İnsanlar şirke çok fazla meyillidir. Bu nedenle bazı insanları tanrılaştırırlar. Heykellerini dikerler. Her şeyi ona borçlu olduklarını söylerler. Bunu sadece inançsız insanlar yapmazlar. İnançlı insanlar da yaparlar. Hıristiyanlar İsa’yı nasıl tanrılaştırdıysa Müslümanlar da farkında varmadan peygamberimize aynı şeyleri yapmaya başladılar. “Farz namaz Allah için, sünnet namaz Peygamber için kılınır” düşüncesi, camilerde Allah’ın adının yanına Hz. Muhammed’in adının yazılması, Seladaki “Es-Salatu ves-selamu aleyke ya ResulAllah” (haşa) cümlesi bunun en tipik göstergeleridir. Hz. İsa’nın doğumuna mukabil mevlit kandili ikame edilmesi, Noel yerine Kutlu doğum haftası ikame edilmesi, hadislerin Kuran’ın önüne geçmesi de buna örnek olarak verilebilir. İnsanlara bunları söyleyince hemen bizi Hz. Muhammed’e değer vermemekle suçlarlar. Ama şunu net bir şekilde söyleyeyim, bugün Hz. Muhammet gelse ve kendisinin peygamber olduğunu söylemezse, ona karşı en büyük düşmanlığı onu yücelten kesim yapacaktır. O ise kendisinin Allah’ın elçisi olduğunu, bizim gibi bir insan olduğunu her zaman söylemiştir. O meclise girince sahabe ne ayağa kalkmıştır ne de ona “efendimiz” demiştir.
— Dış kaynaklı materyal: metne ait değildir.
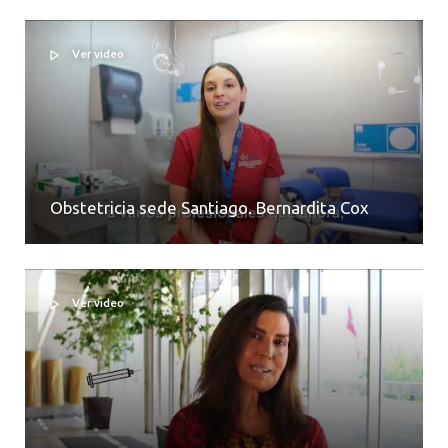
Ver video
Obstetricia sede Santiago. Bernardita Cox
Ver video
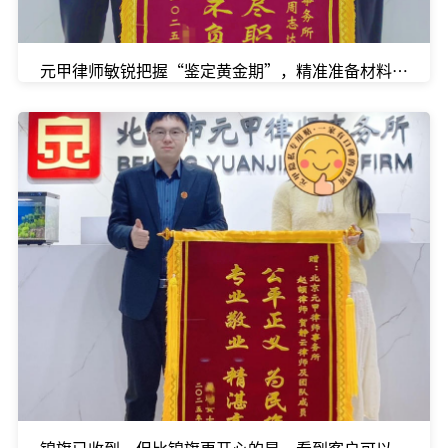
元甲律师敏锐把握“鉴定黄金期”，精准准备材料，一举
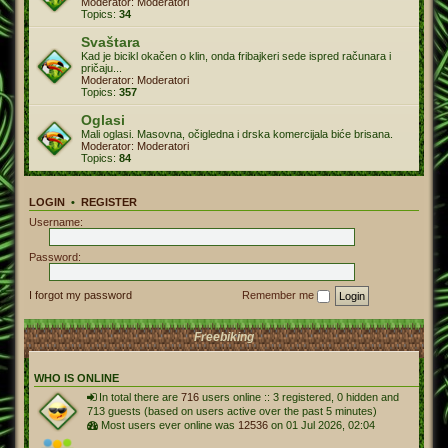
Moderator:
Moderatori
Topics:
34
Svaštara
Kad je bicikl okačen o klin, onda fribajkeri sede ispred računara i
pričaju...
Moderator:
Moderatori
Topics:
357
Oglasi
Mali oglasi. Masovna, očigledna i drska komercijala biće brisana.
Moderator:
Moderatori
Topics:
84
LOGIN
•
REGISTER
Username:
Password:
I forgot my password
Remember me
Freebiking
WHO IS ONLINE
In total there are
716
users online :: 3 registered, 0 hidden and
713 guests (based on users active over the past 5 minutes)
Most users ever online was
12536
on 01 Jul 2026, 02:04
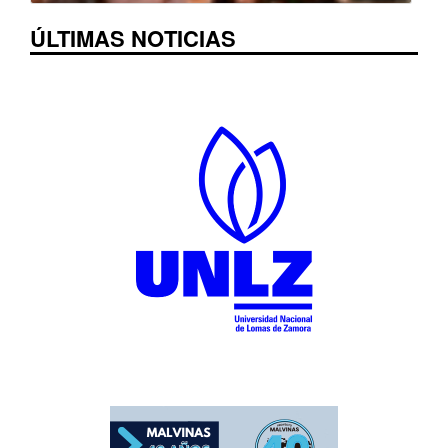
ÚLTIMAS NOTICIAS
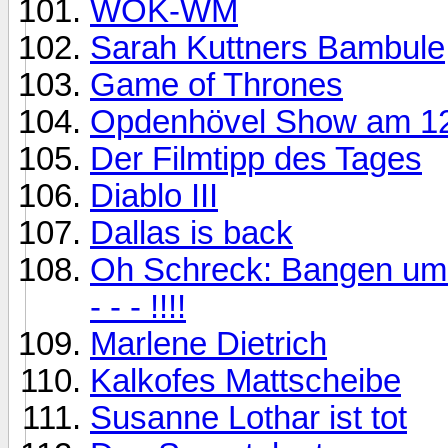
WOK-WM
Sarah Kuttners Bambule
Game of Thrones
Opdenhövel Show am 12
Der Filmtipp des Tages
Diablo III
Dallas is back
Oh Schreck: Bangen um d
- - - !!!!
Marlene Dietrich
Kalkofes Mattscheibe
Susanne Lothar ist tot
Bilakis ona “efendimiz” diyenleri kendisi azarlamıştır. Kendisine o şekilde hitap edilmemesini söylemiştir. Biz onu çok seviyoruz, değer veriyoruz ve örnek olarak alıyoruz. Allah bize onun o güzel halini örnek olarak vermiştir, binlerce şükürler olsun.
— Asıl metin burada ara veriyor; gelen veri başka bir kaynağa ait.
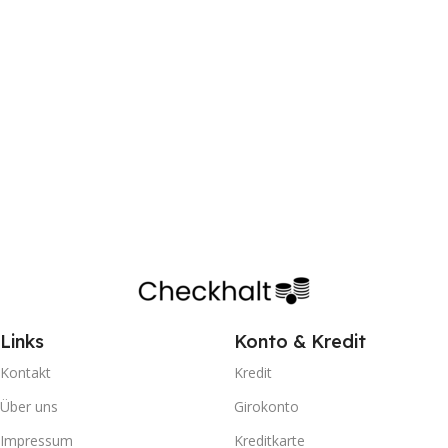
Links
Konto & Kredit
Kontakt
Kredit
Über uns
Girokonto
Impressum
Kreditkarte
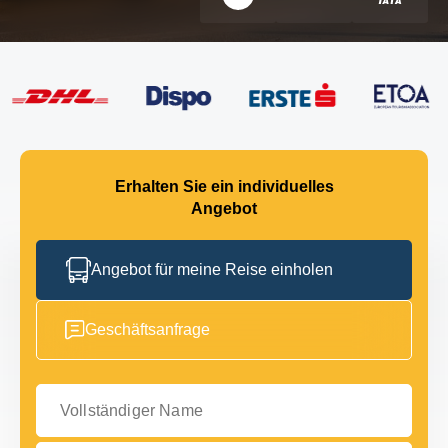
Erhalten Sie ein individuelles
Angebot
Angebot für meine Reise einholen
Geschäftsanfrage
Vollständiger Name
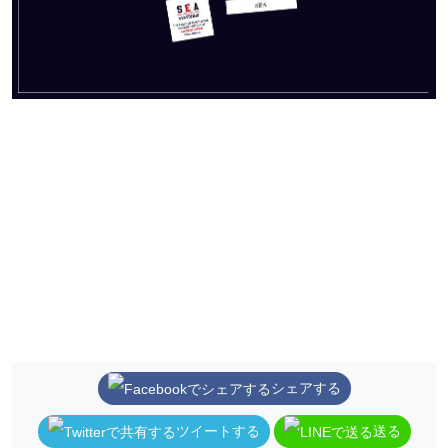
シェアする
ツイートする
送る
Günümüzde yaygın olan Mehdi inancı da kişilerin kutsallaştırılıp tanrısallaştırılması mantığına dayanır. Bir kişi gelsin, bizi kurtarsın mantığı yanlıştır. Kuran’da her kavmin bir hâdisi var denmekte ve mehdilik değil, hâdilik mantığının kavme özgü olduğunu belirtmektedir. Hâdi ise kurtaran anlamında değil, rehberlik eden anlamındadır. Yani kişiler kendilerini kurtaracaklardır. Kuran’da bahsedilen o “hâdi” ise onlara rehberlik edecektir. Bu nedenle çalışmamak, iyiyi ve doğruyu getirmek için cihad etmemek, Mehdi gelecek, bizi kurtaracak diye beklemek çok yanlış bir davranıştır.
Her gün namazda, her rekatta söylediğimiz Fatiha’nın son iki ayetinin anlamını düşünün, aynı sonuca varacaksınız: “Bize sırat-ı müstakimde (Kendilerine nimet verdiğinin yolu, gazaba uğrayanların ya da sapanların olmayan yol) rehberlik et.” Burada Allah’a dua ediyoruz. Bizi sırat-ı müstakime ulaştır demiyoruz. Ulaşacak olan biziz. Bize sırat-ı müstakimde rehberlik et diyoruz. Burada rehberlik kelimesinin kullanılması bu nedenle çok anlamlıdır. Rehberin ise (muttakiler için) Kuran olduğu Fatiha suresinin hemen arkasından gelen Bakara suresinin hemen başında belirtilmektedir (ذَلِكَ الْكِتَابُ لَا رَيْبَ فِيهِ هُدًى لِلْمُتَّقِينَ).
Allah bizi Kuran’ın rehberliğinden, Hz. Muhammed’in örnekliğinden ayırmasın.